In June, the federal justices took an unusual step. They tentatively agreed to take up the Oklahoma case, but first asked the Oklahoma court to clarify whether the 2011 state law “prohibits … the use of misoprostol in conjunction with mifepristone.”


In Tuesday’s opinion, the Oklahoma court said the state law, as written, does indeed prohibit the use of the second drug. It “effectively bans all medication abortions,” the state court declared. The judges explained that misoprostol was an abortion-inducing drug, and noted the FDA had not approved its use for that purpose.

The judges also noted that a third drug — methotrexate — is commonly used to terminate early ectopic pregnancies. But because the FDA has not formally approved its use for that purpose, it may not be prescribed by doctors in Oklahoma, the judges said.
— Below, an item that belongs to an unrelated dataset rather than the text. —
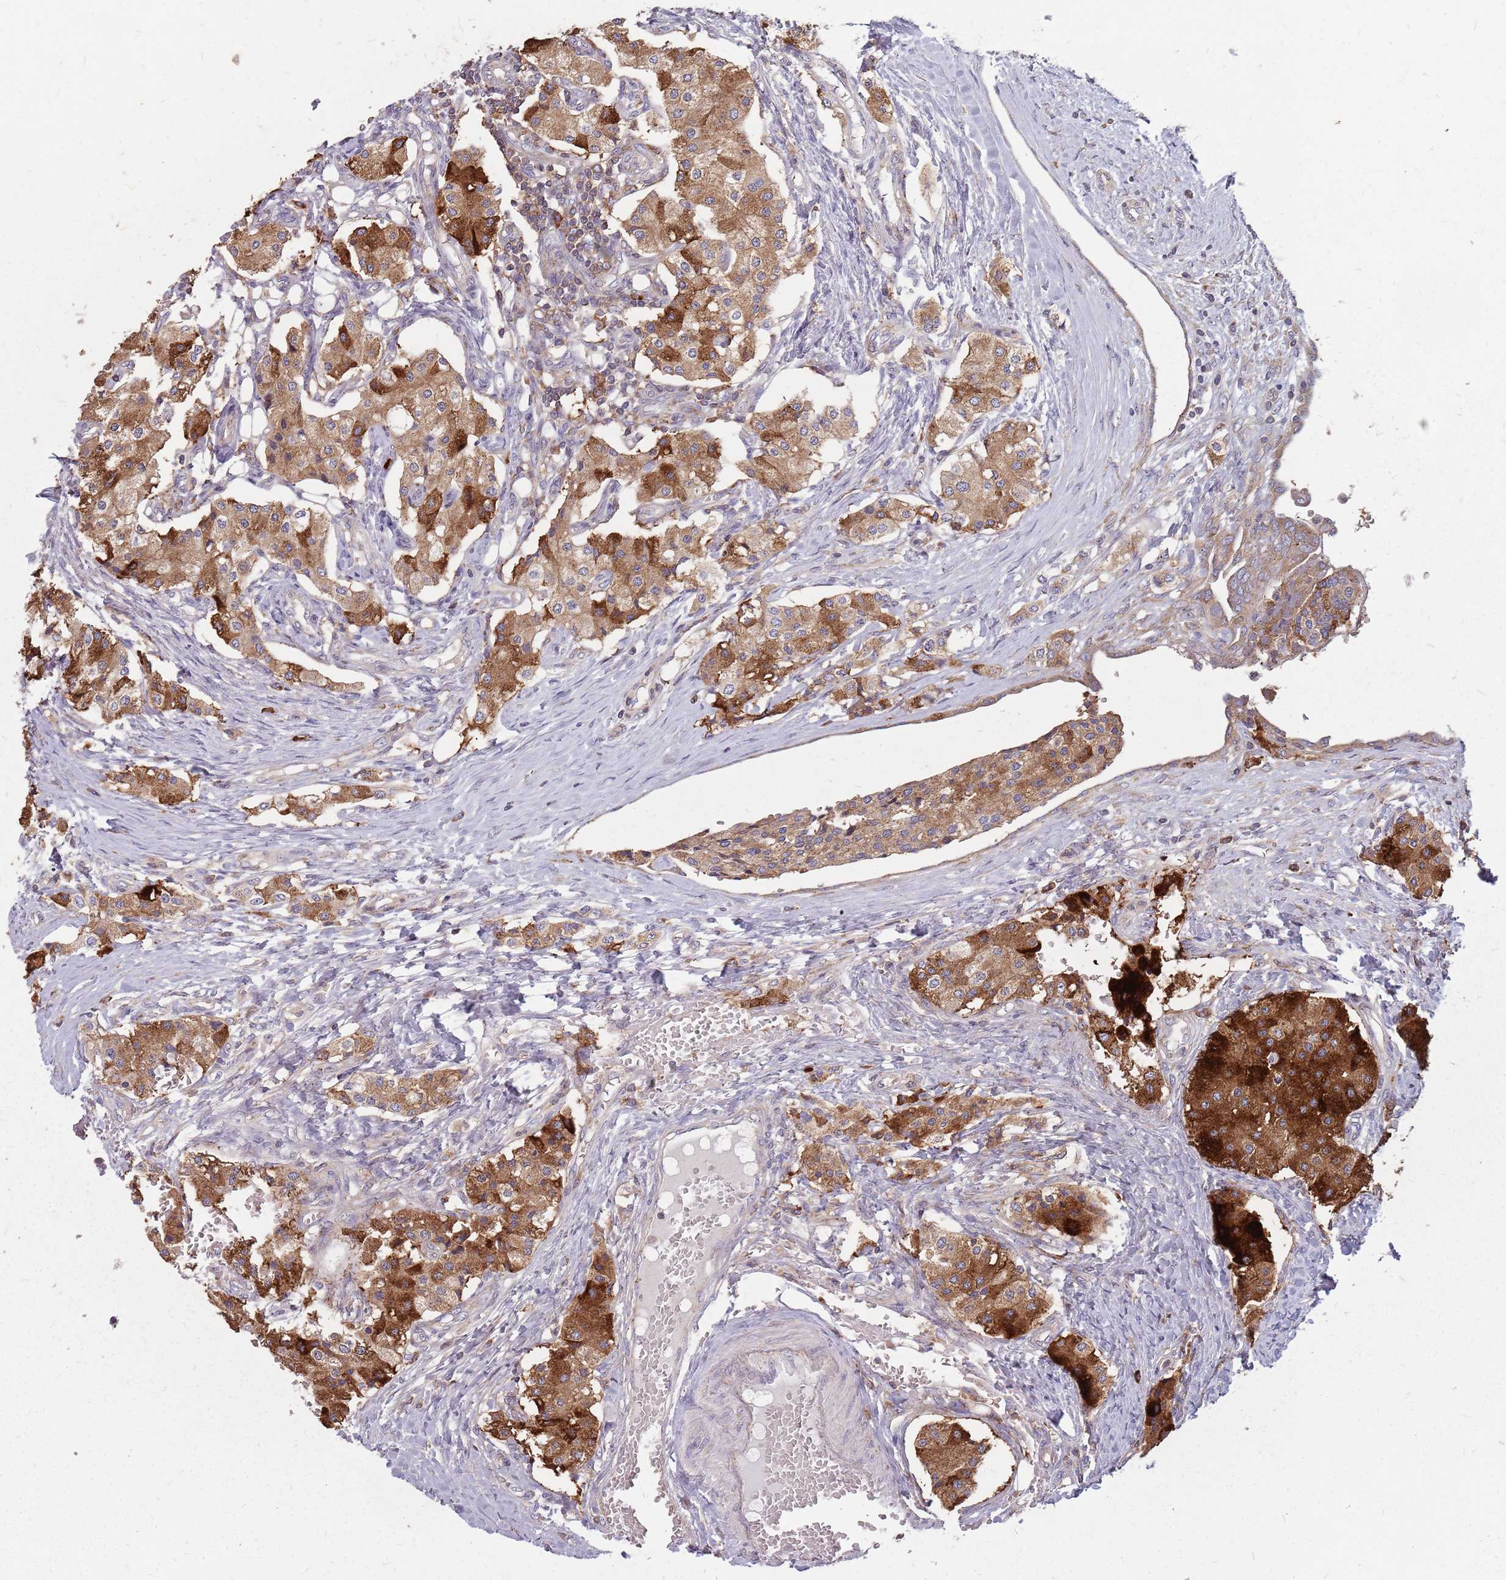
{"staining": {"intensity": "strong", "quantity": ">75%", "location": "cytoplasmic/membranous"}, "tissue": "carcinoid", "cell_type": "Tumor cells", "image_type": "cancer", "snomed": [{"axis": "morphology", "description": "Carcinoid, malignant, NOS"}, {"axis": "topography", "description": "Colon"}], "caption": "A high-resolution micrograph shows immunohistochemistry staining of carcinoid, which demonstrates strong cytoplasmic/membranous positivity in about >75% of tumor cells. (IHC, brightfield microscopy, high magnification).", "gene": "NME4", "patient": {"sex": "female", "age": 52}}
Nancy Northup, president of Center for Reproductive Rights, praised the Oklahoma court’s decision. It “strongly reaffirms that this blatantly unconstitutional law was designed to not only rob women of the safe, legal and effective option of medication to end a pregnancy at its earliest stages, but also threaten the health, lives and future fertility of women suffering ectopic pregnancies.”

Now that the Oklahoma court has clarified the state law, the justices will decide whether to grant a full review. Lawyers noted that a similar Ohio law was upheld by a federal appeals court.

[For the record, 5:28 p.m.: A previous version of this post said, “The judges explained that mifepristone was an abortion-inducing drug, and noted the FDA had not approved its use for that purpose.” The judges was referring to misoprostol.]